E513 (Sulphuric acid)
Sulfuric acid in food technology regulates pH and participates in raw-material processing; the finished product is judged by formula, neutralization and tolerance.
E513 is sulfuric acid, a strong mineral acid used in food technology as an acidity regulator and processing reagent. In the finished product, it is usually not present as free concentrated acid. Its role is connected with raw-material treatment, pH adjustment, salt formation or ingredient preparation. E513 should therefore be judged by production context, not by a household fear of the word “acid.”
What sulfuric acid does
Sulfuric acid strongly lowers pH and can participate in technological reactions. In industry, it may be used for raw-material treatment, hydrolysis, purification, acidity correction and sulfate formation. After the reaction, the acid may be neutralized, while salts or changed ingredients remain.
This is not a flavor acid like citric or acetic acid. It is not used in home cooking to add pleasant sourness. E513 is a process tool, which is why the product category and declared function matter.
Where E513 may appear
E513 may appear in the context of processing ingredients, syrups, sugars, gelatin, starches, mineral salts and some industrial processes. It is rare in simple whole foods, and on a label it more often suggests complex processing.
If a product is whole and simple, this code is usually unnecessary. If it is a syrup, drink, powdered mix, hydrolyzed ingredient or industrial semi-finished product, E513 may be part of the technological chain. The code alone says nothing about keto suitability, but it does show that the product is far from home cooking.
Relevance for keto and LCHF
E513 is not a carbohydrate source. Products linked with acid treatment, however, may be high in carbohydrates: syrups, sweet drinks, starch blends, sauces, powdered desserts or processed ingredients. For keto, sugar, starch, maltodextrin, syrups and serving size remain the main issues.

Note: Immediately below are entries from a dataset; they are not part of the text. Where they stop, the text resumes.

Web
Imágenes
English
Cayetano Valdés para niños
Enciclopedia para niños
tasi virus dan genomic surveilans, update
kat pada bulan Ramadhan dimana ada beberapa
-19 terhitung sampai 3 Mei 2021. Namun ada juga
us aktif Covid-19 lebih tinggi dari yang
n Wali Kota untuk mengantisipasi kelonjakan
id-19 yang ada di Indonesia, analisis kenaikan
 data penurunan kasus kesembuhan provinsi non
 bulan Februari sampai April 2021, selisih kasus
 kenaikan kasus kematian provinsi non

If E513 appears in a complex low-carb mix, sweeteners, fibers, protein components, acids, salts and tolerance should be checked. Acid processing does not make a product bad automatically, but the more complex the technological story, the more carefully the label should be read instead of trusting one “keto” claim.
Acidity, stomach and tolerance
Not every product with E513 will taste sour. After neutralization, sulfuric acid may become sulfates, and the pH of the finished product may be very different from the pH of the starting reagent. Taste or the word “acid” alone cannot judge the formula.

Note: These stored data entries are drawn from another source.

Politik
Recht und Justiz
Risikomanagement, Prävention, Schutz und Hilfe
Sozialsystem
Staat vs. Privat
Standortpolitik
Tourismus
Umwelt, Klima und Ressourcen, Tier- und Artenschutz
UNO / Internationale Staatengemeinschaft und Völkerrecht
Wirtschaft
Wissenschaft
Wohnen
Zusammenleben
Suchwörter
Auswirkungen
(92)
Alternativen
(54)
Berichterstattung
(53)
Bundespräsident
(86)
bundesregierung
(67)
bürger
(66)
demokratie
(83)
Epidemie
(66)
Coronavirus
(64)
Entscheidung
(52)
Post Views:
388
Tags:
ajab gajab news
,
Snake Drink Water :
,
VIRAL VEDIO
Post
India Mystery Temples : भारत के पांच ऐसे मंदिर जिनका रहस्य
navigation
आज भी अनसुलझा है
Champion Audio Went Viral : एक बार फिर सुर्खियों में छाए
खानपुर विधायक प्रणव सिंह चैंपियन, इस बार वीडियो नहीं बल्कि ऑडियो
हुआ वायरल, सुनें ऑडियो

People with gastritis, reflux, peptic ulcer disease, sensitive mucosa or a gastrointestinal flare should be cautious with acidic and highly processed products. Reactions may come from acids, salt, sugar, sweeteners, flavorings, caffeine, alcohol or large servings, not only from E513.
Sulfates and mineral context
Reactions of sulfuric acid can produce sulfates. Sulfates are also found in mineral waters, food salts and technological ingredients. That does not make every product with E513 a mineral supplement or therapeutic sulfate source.

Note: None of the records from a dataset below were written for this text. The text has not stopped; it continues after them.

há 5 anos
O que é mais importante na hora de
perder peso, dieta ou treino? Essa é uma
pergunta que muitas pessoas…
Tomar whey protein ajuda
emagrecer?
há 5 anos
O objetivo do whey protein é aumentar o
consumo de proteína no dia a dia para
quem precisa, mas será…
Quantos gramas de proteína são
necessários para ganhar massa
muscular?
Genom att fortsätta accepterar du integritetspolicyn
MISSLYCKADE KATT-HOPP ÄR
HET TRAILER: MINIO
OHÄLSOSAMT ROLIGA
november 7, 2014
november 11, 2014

If a product claims minerals, exact amounts per serving should be checked. If E513 is listed as an acidity regulator, its nutritional role is usually secondary. For LCHF, product quality, absence of sugar and personal tolerance matter more than the fact that an acid was used in production.
How to read the label
When E513 appears, first identify the product category: syrup, drink, mix, sauce, gelatin product, mineral salt or technical ingredient. Then check sugar, starches, maltodextrin, sweeteners, acids, salt, protein, fats and serving size.
The practical conclusion is that E513 is a strong technological acid for pH and processing, not a food benefit or automatic danger by itself. In the finished product, it is usually related to processing and neutralization. For keto and LCHF, composition, carbohydrates, processing level, medical context and tolerance decide more than one number in the additive list.